I think we are looking at greater and greater automation, particularly when it comes to tasks that have a certain, have an algorithm you know, to how they work. I think where we don’t see taking over is sort of on two ends of the spectrum. One end of the spectrum is the actual creative and strategy. I mean, you can leverage AI in helping develop that strategy and creative, but I still think the actual strategy and creative, there’s a lot of subtlety and complexity into that, that, you know, human marketers with deep experience really are the best poised to, you know, be the ones leading.

I mean, as a company, you want that sort of governance and ownership and leadership, you know, from a human marketer. The other place I actually think you also see you know tremendous human-led marketing capabilities, is actually on managing the martech- adtech stack itself. You know like, again, it’s great to have all this technology that can do all this wonderful production work for us, you know but somebody needs to make sure that the actual architecture of how these pieces fit together and how the data is being managed throughout them, you know that that is properly architected and operated. But in between those two poles, when you talk about things that are largely more, again, sort of machine-like, you know, in how they operate. Not saying they don’t need any human supervision, but a lot of the work is something that could get, you know, boiled down into playbooks or more mechanical steps. I think that’s the place where you’re like, wow, okay, AI seems very likely to be able take large portions of that part of the process and just be able to automate it for us.

Diego Pineda (00:09:55)

So while AI is automating more mid-level tasks, like campaign optimization or asset generation, it’s human decision-making that still shapes the stack and defines what success looks like.

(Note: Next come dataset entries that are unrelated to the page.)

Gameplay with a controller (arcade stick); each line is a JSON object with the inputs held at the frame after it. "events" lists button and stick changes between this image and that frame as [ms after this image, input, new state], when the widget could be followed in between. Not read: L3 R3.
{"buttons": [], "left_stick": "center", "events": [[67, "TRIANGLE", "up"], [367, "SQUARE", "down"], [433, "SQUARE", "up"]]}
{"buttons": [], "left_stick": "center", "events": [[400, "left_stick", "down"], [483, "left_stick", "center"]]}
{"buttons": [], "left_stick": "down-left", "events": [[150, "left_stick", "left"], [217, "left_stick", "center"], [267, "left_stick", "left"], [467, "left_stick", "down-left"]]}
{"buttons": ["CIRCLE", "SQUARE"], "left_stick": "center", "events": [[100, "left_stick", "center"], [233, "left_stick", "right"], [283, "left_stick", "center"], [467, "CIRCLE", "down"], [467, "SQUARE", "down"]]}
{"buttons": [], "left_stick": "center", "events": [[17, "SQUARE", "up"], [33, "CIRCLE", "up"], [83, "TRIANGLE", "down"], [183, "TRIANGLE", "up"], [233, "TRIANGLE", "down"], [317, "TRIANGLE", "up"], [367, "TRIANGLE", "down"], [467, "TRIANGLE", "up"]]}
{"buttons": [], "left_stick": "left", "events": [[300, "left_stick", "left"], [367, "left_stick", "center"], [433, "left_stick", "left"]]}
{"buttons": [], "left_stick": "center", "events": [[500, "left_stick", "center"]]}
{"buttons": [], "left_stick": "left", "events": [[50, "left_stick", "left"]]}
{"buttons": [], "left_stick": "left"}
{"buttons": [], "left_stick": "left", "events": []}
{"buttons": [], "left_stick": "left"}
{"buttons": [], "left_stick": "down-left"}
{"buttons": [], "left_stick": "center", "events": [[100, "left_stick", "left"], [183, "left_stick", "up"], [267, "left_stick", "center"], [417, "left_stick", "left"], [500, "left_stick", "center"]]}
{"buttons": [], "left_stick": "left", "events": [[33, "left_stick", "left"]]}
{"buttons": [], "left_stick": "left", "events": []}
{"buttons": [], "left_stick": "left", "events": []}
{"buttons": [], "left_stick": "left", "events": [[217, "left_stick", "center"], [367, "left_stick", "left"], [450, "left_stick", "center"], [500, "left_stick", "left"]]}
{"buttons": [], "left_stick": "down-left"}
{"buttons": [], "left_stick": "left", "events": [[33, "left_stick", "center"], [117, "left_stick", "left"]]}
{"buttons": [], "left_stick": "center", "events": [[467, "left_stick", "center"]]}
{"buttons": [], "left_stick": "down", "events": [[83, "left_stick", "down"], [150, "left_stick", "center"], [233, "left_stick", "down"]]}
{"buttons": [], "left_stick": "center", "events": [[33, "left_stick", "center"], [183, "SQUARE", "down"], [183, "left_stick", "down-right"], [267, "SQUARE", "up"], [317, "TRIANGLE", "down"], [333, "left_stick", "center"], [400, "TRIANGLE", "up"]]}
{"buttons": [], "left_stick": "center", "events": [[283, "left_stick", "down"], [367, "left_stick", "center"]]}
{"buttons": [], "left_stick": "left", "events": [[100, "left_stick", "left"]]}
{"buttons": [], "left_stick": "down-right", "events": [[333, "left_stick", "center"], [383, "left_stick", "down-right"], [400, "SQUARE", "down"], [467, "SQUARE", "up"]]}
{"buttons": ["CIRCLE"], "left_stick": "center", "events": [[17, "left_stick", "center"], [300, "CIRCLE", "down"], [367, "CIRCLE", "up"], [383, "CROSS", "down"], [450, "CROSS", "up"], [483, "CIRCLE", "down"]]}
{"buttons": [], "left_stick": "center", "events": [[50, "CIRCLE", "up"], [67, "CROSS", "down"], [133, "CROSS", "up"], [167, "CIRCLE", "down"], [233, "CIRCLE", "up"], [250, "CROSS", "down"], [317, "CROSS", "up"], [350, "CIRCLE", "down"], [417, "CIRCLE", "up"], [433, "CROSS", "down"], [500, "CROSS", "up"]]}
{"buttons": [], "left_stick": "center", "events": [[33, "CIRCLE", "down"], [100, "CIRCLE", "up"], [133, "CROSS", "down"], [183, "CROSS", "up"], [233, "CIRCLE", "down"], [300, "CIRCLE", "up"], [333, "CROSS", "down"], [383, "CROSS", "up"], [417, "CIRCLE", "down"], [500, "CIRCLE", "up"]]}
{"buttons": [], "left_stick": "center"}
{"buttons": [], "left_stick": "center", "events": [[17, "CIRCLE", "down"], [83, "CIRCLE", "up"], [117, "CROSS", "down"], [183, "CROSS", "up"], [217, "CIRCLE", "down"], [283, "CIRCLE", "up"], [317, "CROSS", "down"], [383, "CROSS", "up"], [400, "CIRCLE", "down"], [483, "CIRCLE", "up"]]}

That’s something Winston Zhu thinks about every day. He shared how StackAdapt is embedding AI into the platform as a smart layer that drives results behind the scenes.

Winston Zhu (00:10:20)

For our kind of model, so we don’t serve it directly to the clients, meaning we let them to do on the application level, you know, for example, we optimize their campaigns, we generate their creatives. So it’s different from like how users usually think from a ChatGPT perspective, where I need to see and need to give an answer and I need to know how the answer is generated. But here, the user less care about the answer, the user cares about the actual results of their campaign. So what we do is actually we want to find a balance of letting the user give feedback and also let the user see how their campaigns are being optimized based on what reason. I’ll give you an example. For example, if I’m running a CTV ad, but I want this ad to be run so fast, I want to spend my budget immediately. I just put $100 CPM for all my CPS, which, you know of course, will spend your money correctly. But is that the right thing? It’s probably not. It’s not achieving your goal that you really want to solve. So our GenAI model will say, okay, based on the bidding data that we run this campaign for one day, okay, your bid price or your bid price guidance is a little bit too high. So we suggest you put, you know, $25. We won’t make the decision for users. We’re least worried about how this $25 was generated, you know, we’ll use historical data, but the thing we care about is how the user leveraged the results. Because we’re not talking about a chatGPT level of conversation where even if you gave you a wrong answer, no consequences. We’re talking about users spending $100,000 in a campaign that we need the user to have awareness of the results, not to bombard them with, okay, how we calculate this $25. Probably the user doesn’t care. What the user cares about is what is the result. Where is the result generated from? And I’ll make the decision based on my name. I might still want the $100 CPM just because I’m running a prime day or I’m running a rush sales. But it’s all and to end up to the user and we want to respect our user’s decision as well.

Diego Pineda (00:12:34)

And that’s the shift: as more of the execution gets automated, the role of the marketer becomes even more strategic. Choosing when to trust AI—and when to override it—might just be the new competitive advantage.

Scott Brinker  (00:12:52)

Well, we’re in an environment where things are changing very rapidly. So if I were going to future-proof anything, in almost a somewhat abstract way, I’d say you want to focus on your ability to change. There are actually things you can do. Like when you think about how you’re designing your martech stack and which products you’re adopting, are they open? Do they have open APIs? Do they allow it to fit into an ecosystem where you can add new things or remove new things relatively easily? Because even if you don’t necessarily know today what you’re going to want to add and remove a year from now, you can be pretty sure there are going to be things you’re going to want to add or remove a year from now. And so if you’ve designed your stack in a way that makes that easier, I think that is a true competitive advantage.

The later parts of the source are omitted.